What surprised you most about Thailand?

Issan, Thailand was an incredibly beautiful and hospitable area. I always felt completely safe too, despite being in a remote area where there are no tourists. I was surprised that most of the region has cut down native rainforest trees and replaced them with rubber trees. The native landscape has changed, and as a result, a lot of the native animal species have disappeared. It is sad, but perhaps as awareness increases, native fauna and species can be reintroduced.

Do you have any packing tips for individuals headed to Thailand?

Because Thailand is predominantly Buddhist, when you are in the classroom, guys need to wear pants and near elbow length shirts. Women need to wear clothes that cover most of their legs and the shoulders. Other than that, normal shorts, t-shirts, and flip flops could be worn outside of class.

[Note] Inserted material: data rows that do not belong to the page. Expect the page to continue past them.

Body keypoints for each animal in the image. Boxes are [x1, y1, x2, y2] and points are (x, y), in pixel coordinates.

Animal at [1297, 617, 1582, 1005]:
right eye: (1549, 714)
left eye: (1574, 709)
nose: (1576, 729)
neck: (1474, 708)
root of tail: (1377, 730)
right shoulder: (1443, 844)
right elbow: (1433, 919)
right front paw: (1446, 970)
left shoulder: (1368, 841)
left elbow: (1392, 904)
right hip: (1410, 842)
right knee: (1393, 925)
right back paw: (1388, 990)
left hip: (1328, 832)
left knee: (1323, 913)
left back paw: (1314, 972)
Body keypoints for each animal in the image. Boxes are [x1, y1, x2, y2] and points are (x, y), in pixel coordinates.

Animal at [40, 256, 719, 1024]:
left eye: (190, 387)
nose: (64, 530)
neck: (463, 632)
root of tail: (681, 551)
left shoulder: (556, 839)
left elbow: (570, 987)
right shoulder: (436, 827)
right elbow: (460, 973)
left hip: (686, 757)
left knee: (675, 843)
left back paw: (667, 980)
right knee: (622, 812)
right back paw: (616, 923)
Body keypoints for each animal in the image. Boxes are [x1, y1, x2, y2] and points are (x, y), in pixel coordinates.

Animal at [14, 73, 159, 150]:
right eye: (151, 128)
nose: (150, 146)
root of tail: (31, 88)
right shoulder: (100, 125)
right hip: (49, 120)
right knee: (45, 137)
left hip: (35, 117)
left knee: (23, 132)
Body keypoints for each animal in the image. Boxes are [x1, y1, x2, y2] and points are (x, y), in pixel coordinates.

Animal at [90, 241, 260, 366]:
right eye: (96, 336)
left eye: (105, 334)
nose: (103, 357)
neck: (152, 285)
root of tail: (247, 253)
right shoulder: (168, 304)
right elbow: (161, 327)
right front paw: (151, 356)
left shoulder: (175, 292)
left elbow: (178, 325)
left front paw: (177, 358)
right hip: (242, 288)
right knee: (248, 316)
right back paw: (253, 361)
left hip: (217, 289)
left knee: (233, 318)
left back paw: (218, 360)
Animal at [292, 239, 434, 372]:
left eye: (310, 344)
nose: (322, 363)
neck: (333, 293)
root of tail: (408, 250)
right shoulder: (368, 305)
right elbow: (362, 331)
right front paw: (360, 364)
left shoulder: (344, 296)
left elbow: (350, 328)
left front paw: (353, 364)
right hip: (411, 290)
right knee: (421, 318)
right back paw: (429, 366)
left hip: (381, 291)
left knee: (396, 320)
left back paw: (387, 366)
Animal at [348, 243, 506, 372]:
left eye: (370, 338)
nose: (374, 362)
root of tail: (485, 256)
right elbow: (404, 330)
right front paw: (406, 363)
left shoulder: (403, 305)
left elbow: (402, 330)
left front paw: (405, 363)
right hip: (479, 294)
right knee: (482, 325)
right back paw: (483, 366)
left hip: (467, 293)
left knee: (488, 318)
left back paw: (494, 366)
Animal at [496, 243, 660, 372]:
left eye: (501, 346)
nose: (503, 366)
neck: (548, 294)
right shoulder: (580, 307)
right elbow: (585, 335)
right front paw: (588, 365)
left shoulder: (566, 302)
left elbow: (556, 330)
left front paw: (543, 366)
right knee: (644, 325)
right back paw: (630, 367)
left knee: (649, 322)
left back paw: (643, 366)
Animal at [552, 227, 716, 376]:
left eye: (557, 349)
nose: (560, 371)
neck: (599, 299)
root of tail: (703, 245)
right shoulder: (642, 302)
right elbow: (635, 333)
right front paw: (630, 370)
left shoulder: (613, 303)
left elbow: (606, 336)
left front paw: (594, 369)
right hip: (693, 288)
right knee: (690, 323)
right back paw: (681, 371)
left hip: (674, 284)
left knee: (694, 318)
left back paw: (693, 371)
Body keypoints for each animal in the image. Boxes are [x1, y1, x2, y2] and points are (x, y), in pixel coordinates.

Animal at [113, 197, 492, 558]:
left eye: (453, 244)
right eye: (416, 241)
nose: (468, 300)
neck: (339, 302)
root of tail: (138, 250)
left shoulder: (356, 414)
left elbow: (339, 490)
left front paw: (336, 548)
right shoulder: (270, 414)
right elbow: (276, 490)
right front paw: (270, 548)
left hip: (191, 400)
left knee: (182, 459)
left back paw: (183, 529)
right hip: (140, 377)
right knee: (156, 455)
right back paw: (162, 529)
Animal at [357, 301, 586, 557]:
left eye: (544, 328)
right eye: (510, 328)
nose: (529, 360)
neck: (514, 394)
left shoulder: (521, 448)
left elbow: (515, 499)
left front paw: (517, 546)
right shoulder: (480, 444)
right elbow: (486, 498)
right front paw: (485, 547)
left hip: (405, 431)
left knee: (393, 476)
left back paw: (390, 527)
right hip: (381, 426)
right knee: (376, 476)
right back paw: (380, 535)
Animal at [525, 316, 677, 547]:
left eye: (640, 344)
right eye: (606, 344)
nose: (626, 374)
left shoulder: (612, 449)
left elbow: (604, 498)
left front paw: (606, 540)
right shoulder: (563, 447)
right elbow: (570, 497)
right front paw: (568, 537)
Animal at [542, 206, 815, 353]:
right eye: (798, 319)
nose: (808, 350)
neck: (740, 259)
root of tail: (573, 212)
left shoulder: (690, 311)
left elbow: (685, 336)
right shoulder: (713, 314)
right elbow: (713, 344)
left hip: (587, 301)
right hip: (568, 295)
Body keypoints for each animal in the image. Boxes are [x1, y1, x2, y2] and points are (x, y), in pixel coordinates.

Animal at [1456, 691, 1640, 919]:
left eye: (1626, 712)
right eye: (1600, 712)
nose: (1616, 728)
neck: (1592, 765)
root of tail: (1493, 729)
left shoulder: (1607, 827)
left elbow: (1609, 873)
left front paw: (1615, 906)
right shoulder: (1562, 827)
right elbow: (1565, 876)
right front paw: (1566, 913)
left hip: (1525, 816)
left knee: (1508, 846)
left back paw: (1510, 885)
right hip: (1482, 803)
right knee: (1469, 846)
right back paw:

How difficult was it to communicate with locals?

It is amazing how far simple hand gestures can get you! It is important though to learn at least a few words and key phrases in Thai. I did find that many Thai's actually want to try and speak English with you.

What is one thing you wish you would have known before volunteering abroad in Thailand?

Thailand is hot in April!! It is also the burning season, and many farmers still burn their fields to get ready for the next harvest. Mixed with high temperatures and humidity, the smoke can be stifling. But again, the students are suffering too, so as a volunteer, I still needed to set a positive tone in the classroom.

Would you recommend Mundo Exchange to others? Why?

Definitely. You can actually see, firsthand, the accomplishments and inspiration you make with your students and the community you live in. Mundo Exchange has a great structure and supportive staff to make sure that your volunteer investment is worthwhile and highly productive for not just the students and community, but for you as a volunteer.

If you could volunteer abroad again, where would you go?

Back to Thailand. It is amazing, and the people I met and taught were simply the nicest people I've met abroad. Mundo Exchange also works in Guatemala, so this too may be of interest to me at a later date.